*** Opening Data records ***

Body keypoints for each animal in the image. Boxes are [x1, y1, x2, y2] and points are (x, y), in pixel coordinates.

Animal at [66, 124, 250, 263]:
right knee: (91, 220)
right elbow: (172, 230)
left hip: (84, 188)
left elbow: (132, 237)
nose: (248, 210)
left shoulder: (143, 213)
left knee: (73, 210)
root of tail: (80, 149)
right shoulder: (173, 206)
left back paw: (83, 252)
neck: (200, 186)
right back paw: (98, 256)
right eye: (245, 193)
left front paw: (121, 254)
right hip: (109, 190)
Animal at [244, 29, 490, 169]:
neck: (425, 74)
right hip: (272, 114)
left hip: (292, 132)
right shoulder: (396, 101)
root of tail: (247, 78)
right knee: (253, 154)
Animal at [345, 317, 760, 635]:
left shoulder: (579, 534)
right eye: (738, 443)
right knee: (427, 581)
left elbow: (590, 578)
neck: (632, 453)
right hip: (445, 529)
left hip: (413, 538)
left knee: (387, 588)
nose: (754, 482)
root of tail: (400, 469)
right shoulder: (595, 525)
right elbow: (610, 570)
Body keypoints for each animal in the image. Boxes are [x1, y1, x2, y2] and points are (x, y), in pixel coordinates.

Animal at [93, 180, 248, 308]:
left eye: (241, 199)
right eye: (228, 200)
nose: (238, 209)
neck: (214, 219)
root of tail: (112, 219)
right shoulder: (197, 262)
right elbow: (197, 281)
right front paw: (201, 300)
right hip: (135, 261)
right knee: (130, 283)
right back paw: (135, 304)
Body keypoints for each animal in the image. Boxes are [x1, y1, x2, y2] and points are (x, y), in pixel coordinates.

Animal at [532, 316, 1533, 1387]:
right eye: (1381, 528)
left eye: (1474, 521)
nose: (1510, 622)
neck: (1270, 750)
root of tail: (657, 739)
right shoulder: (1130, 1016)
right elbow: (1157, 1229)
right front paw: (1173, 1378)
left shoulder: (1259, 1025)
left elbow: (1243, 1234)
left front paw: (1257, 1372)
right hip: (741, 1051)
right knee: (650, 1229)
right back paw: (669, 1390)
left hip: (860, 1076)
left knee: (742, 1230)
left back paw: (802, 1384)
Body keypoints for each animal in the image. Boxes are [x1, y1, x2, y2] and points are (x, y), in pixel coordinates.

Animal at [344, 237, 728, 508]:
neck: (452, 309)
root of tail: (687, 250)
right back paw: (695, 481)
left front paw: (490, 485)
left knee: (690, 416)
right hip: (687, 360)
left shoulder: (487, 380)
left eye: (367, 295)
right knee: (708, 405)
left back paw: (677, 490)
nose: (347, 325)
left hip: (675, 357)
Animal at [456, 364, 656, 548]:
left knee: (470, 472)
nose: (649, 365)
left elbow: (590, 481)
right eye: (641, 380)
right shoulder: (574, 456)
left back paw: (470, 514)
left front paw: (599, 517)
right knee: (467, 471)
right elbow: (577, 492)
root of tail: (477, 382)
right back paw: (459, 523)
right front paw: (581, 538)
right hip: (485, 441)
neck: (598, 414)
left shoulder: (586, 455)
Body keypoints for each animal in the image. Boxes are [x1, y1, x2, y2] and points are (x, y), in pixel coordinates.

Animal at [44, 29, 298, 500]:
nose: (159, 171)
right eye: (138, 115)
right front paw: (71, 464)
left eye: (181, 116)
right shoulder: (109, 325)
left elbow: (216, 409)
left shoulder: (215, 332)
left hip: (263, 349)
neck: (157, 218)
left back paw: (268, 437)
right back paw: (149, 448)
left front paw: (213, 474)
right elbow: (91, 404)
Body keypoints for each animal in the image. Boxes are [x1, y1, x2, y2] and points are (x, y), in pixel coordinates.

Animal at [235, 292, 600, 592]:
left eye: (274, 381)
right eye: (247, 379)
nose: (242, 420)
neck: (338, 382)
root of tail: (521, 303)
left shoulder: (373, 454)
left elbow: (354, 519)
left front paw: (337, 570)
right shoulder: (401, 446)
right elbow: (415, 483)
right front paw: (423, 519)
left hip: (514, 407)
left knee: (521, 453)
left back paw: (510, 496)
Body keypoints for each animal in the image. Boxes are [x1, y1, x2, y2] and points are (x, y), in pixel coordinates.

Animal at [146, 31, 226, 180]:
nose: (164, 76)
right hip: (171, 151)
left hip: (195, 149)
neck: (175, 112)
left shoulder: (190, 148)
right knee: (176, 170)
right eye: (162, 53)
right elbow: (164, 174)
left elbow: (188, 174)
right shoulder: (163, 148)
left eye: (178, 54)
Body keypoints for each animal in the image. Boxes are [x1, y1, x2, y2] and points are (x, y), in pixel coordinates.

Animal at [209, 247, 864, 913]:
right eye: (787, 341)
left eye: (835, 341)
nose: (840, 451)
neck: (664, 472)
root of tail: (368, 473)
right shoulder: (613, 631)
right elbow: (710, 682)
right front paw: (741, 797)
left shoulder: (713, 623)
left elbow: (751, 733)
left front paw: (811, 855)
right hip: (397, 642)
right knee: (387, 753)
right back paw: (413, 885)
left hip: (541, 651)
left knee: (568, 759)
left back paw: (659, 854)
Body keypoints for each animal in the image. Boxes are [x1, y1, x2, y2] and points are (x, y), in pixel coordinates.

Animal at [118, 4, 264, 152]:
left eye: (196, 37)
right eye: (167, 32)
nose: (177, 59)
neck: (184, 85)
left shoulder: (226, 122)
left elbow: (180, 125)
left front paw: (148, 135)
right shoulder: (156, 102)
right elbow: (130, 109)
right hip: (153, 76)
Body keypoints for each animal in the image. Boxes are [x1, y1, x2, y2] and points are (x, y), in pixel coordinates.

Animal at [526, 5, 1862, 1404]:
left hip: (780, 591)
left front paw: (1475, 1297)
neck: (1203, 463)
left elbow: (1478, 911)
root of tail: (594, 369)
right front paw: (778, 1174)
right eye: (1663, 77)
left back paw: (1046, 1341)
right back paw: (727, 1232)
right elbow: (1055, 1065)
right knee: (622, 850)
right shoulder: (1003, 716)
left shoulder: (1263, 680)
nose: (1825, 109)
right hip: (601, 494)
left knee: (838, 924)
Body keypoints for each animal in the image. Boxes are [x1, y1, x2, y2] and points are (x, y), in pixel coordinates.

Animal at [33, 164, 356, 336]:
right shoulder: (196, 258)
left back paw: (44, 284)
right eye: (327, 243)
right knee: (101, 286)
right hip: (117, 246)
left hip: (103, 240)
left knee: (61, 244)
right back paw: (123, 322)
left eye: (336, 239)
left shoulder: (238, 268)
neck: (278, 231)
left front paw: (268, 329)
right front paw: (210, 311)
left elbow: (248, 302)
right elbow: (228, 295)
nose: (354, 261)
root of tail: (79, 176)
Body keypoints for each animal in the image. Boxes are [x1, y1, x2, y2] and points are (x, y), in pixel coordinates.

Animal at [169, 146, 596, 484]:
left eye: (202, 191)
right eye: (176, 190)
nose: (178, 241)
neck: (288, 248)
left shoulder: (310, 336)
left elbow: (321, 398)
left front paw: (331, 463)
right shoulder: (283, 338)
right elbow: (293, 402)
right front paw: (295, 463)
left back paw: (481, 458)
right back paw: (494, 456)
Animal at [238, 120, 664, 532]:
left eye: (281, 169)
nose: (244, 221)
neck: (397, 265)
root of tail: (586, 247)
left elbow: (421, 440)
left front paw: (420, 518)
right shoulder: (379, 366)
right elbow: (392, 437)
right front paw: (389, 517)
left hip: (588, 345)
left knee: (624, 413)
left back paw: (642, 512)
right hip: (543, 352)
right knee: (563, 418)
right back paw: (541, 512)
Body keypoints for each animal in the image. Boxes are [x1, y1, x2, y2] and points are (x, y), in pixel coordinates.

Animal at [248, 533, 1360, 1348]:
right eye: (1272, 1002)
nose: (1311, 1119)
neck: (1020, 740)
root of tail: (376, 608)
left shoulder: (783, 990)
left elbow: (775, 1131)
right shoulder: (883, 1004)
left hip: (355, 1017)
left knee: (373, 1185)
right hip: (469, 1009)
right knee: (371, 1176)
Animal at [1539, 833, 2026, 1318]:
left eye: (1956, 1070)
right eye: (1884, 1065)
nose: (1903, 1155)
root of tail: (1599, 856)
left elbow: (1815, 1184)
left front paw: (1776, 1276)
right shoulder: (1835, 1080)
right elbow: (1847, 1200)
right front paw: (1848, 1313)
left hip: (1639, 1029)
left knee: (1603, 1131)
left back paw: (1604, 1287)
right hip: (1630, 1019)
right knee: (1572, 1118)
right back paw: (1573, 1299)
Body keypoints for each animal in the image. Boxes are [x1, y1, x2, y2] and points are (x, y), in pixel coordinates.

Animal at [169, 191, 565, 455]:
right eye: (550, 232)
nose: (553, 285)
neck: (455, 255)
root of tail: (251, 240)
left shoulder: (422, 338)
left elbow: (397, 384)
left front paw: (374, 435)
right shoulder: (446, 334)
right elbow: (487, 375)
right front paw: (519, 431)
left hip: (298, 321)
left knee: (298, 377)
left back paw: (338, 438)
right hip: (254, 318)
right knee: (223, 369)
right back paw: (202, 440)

*** Closing Data records ***

--- Directions for this task ---
Only one stretch of the data above is needed. Restate it word for word, from the line containing "root of tail: (687, 250)" through the line containing "left shoulder: (586, 455)", both ends included.

--- Result of this exercise ---
root of tail: (687, 250)
right back paw: (695, 481)
left front paw: (490, 485)
left knee: (690, 416)
right hip: (687, 360)
left shoulder: (487, 380)
left eye: (367, 295)
right knee: (708, 405)
left back paw: (677, 490)
nose: (347, 325)
left hip: (675, 357)
Animal at [456, 364, 656, 548]:
left knee: (470, 472)
nose: (649, 365)
left elbow: (590, 481)
right eye: (641, 380)
right shoulder: (574, 456)
left back paw: (470, 514)
left front paw: (599, 517)
right knee: (467, 471)
right elbow: (577, 492)
root of tail: (477, 382)
right back paw: (459, 523)
right front paw: (581, 538)
right hip: (485, 441)
neck: (598, 414)
left shoulder: (586, 455)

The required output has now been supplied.